Although Love, Faith, and the Dented Bullet is a work of fiction, I want to assure the reader that the work was carefully researched. The information cited in the novel about the Warsaw Ghetto and Treblinka came from many books, articles, and survivors’ interviews and testimonials that I compiled and then verified. The United States Holocaust Memorial Museum was an invaluable resource. I also visited many other Holocaust museums over many years in both the United States and Canada. For example, I was horrified when I read, in a Canadian museum, about a Jewish Holocaust survivor who tried to reclaim his home after the war. After experiencing so much pain and loss, this survivor just wanted to return home and live in peace; however, the family that had confiscated his property did not want to give it up and shot at him and told him never to return. I could not forget this story, and it found its way into my novel.

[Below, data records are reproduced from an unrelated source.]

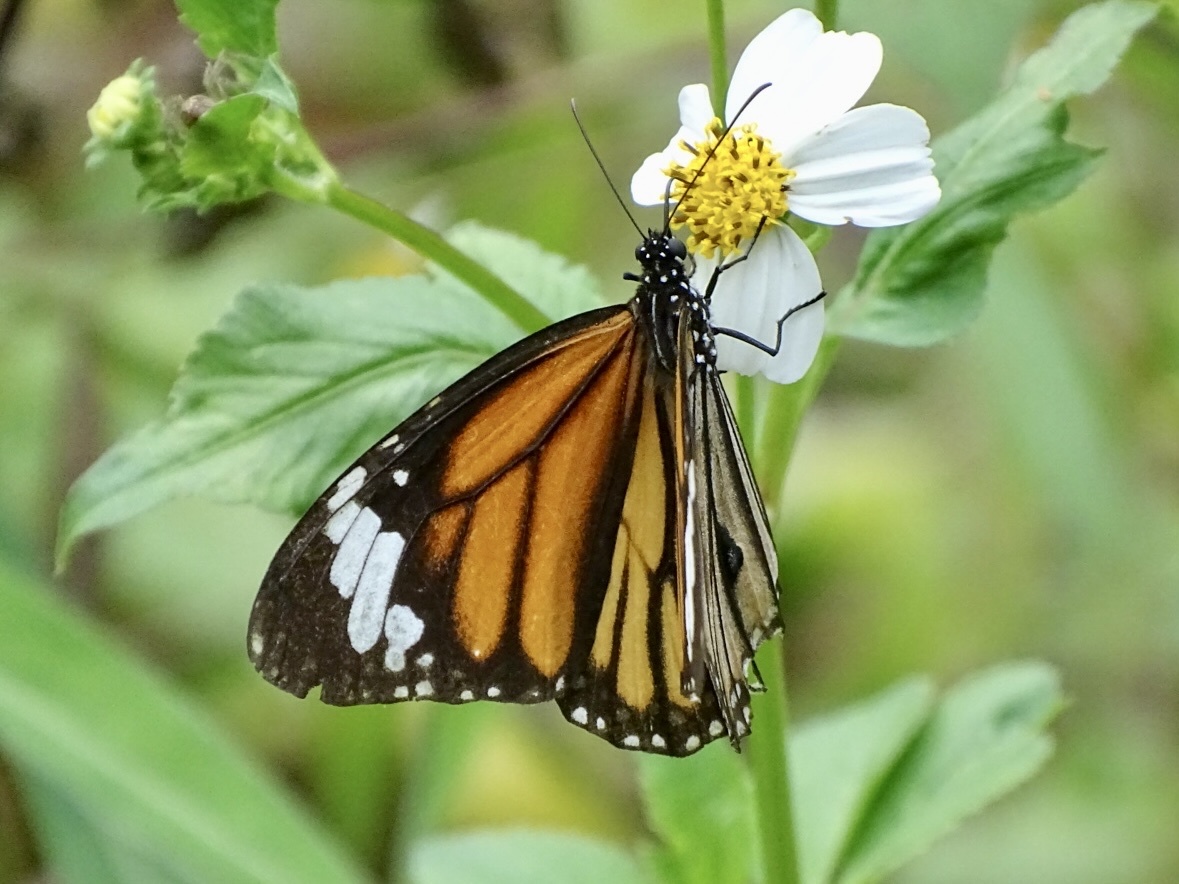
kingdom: Animalia
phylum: Arthropoda
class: Insecta
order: Lepidoptera
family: Nymphalidae
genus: Danaus
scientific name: Danaus genutia
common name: Common tiger butterfly
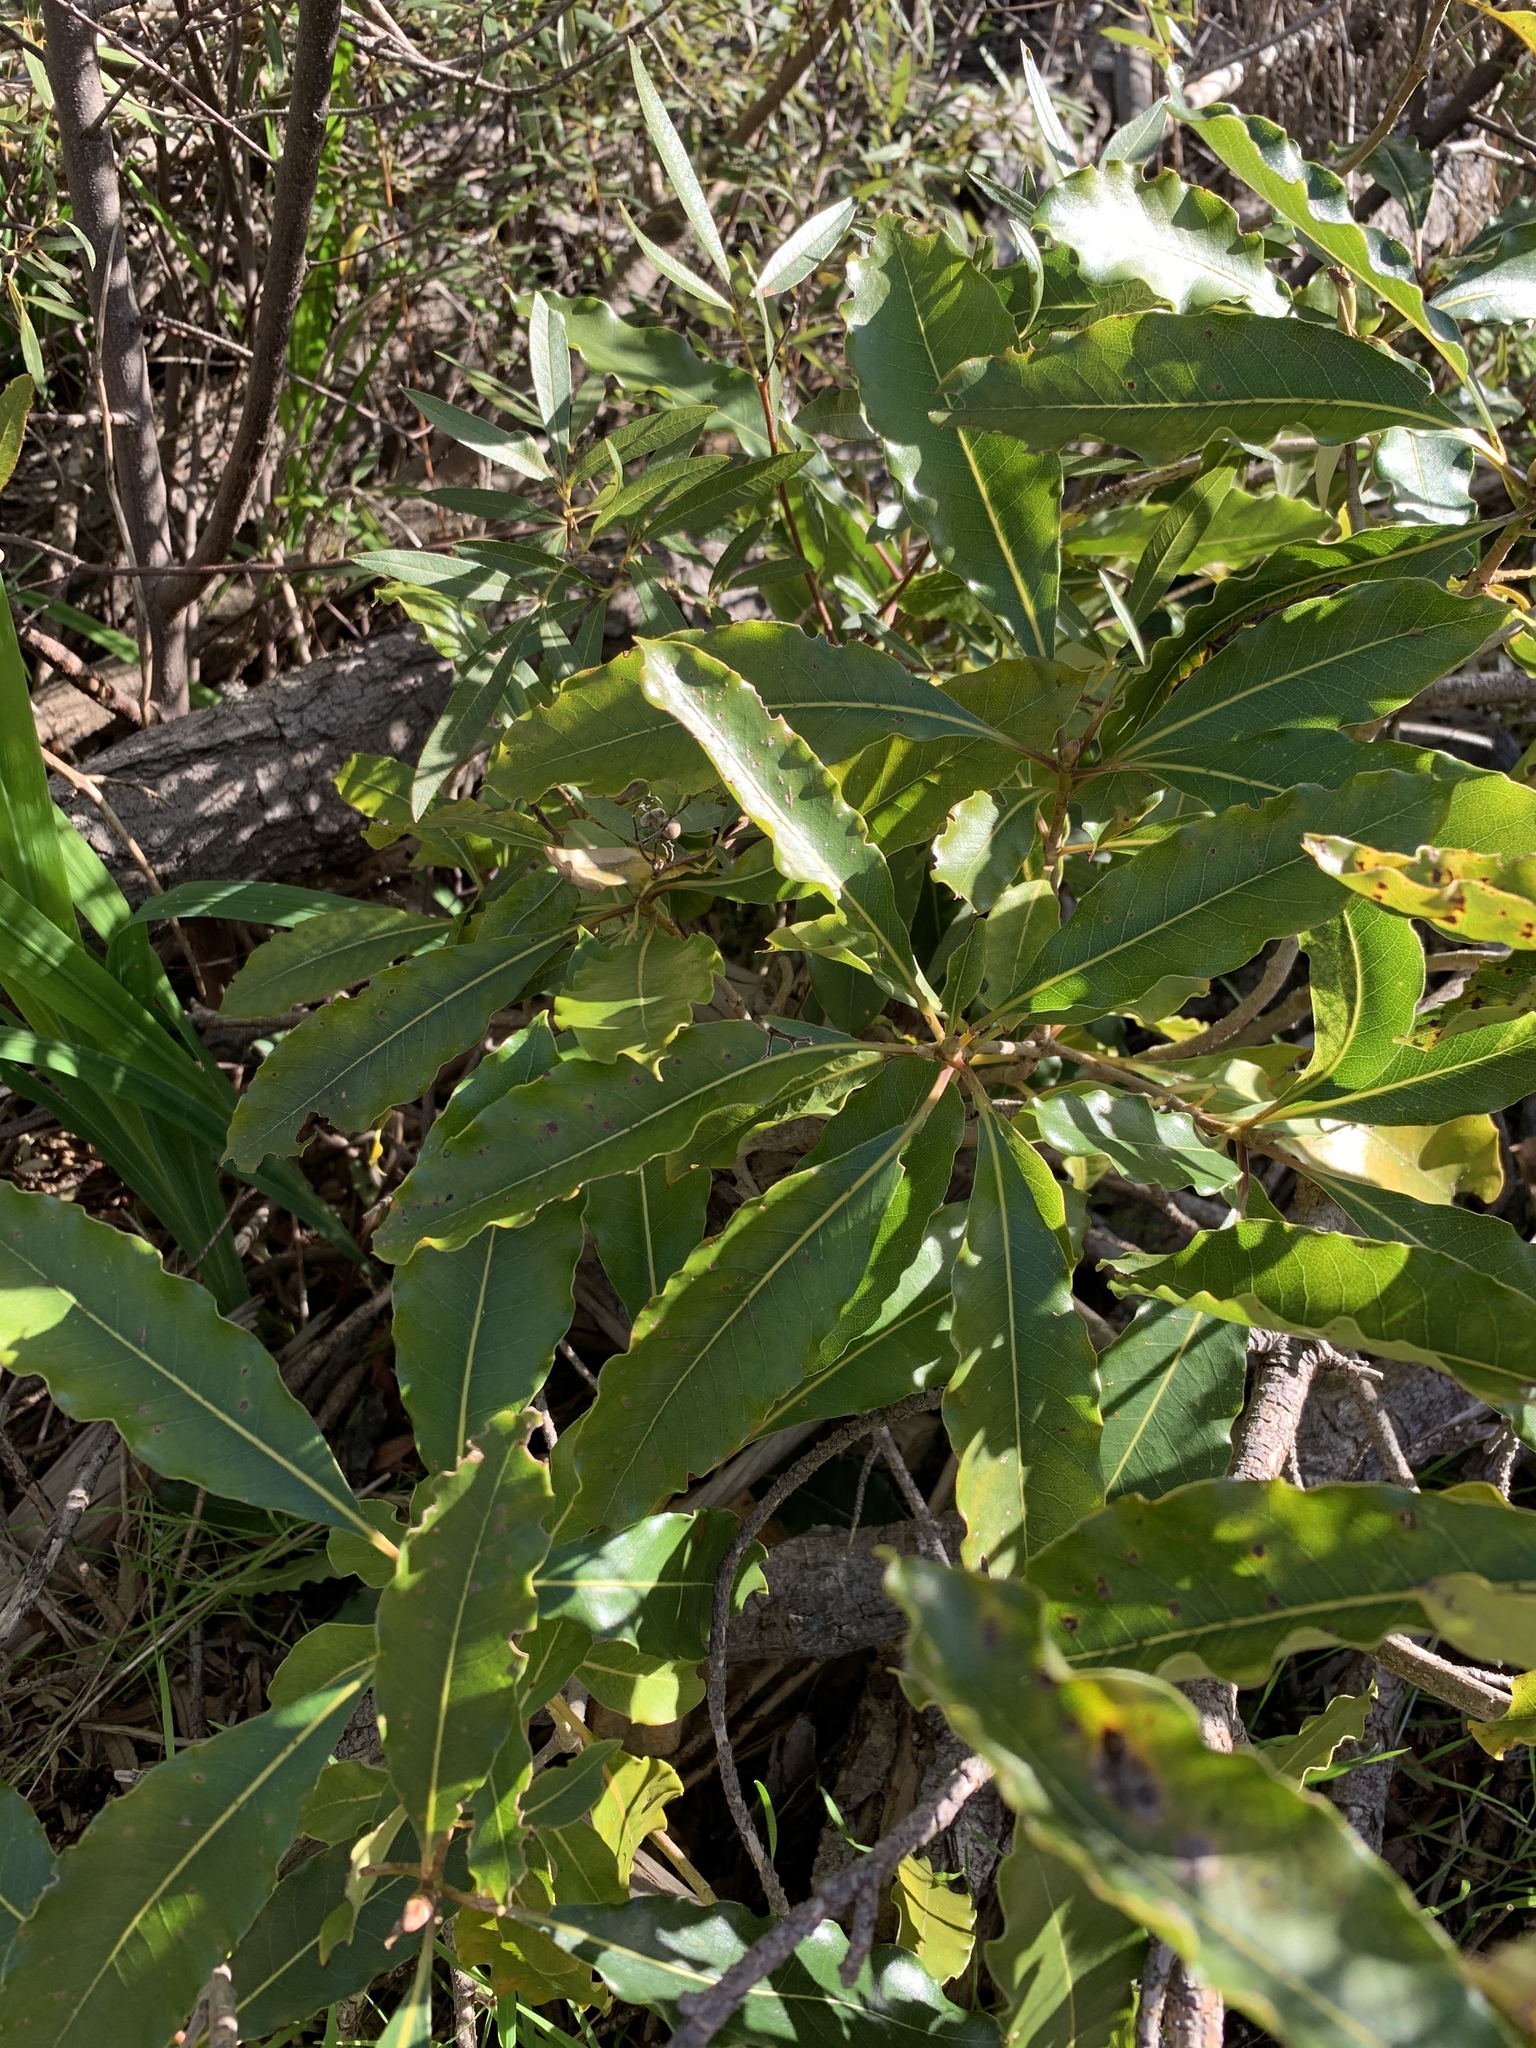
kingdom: Plantae
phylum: Tracheophyta
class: Magnoliopsida
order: Apiales
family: Pittosporaceae
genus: Pittosporum
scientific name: Pittosporum undulatum
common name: Australian cheesewood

Why does the world need Holocaust novels so many years after World War II? Because there still are Holocaust deniers. Despite the fact that the Germans kept careful records of the atrocities they committed, there are people who claim that the Nazis did not purposefully kill millions of civilians. We do know the truth. The Nazis killed 6 million Jews. They also murdered an additional 6 million people from other groups: Gypsies, Serbs, people with disabilities, Soviet prisoners, Jehovah’s Witnesses, homosexuals, and political dissidents. There is a need for Holocaust stories because the staggering numbers of people killed may jolt the brain but may be too overwhelming to register appropriately and touch the heart. When a character you have come to care for in a Holocaust story dies, he means something to you. He is not just one of a large nebulous number. You pause and feel the pain of this one death and then begin to fully comprehend the magnitude of millions of deaths.
I wrote a gentle multicultural romance to balance my protagonist Jacob’s tragic World War II story. I learned that there once was a kosher chicken plant in Lancaster County, Pennsylvania. It no longer exists. I created a similar fictional plant, within walking distance of the city, to give Jacob, a kosher butcher, a logical reason to move to Lancaster where he could meet and fall in love with Anna. I am grateful to my Mennonite neighbors who shared their life stories with me. They also told me about their mothers’ and grandmothers’ post World War II lives. The information in the book related to the Mennonites and their religious beliefs is based on my interviews and the many books I read about this religious group. Lancaster County has become known for its Amish community, but there are actually more Mennonites living in the county than Amish. I wanted to pay homage to the local Mennonites’ strong ties to their families, farms, and churches in this novel.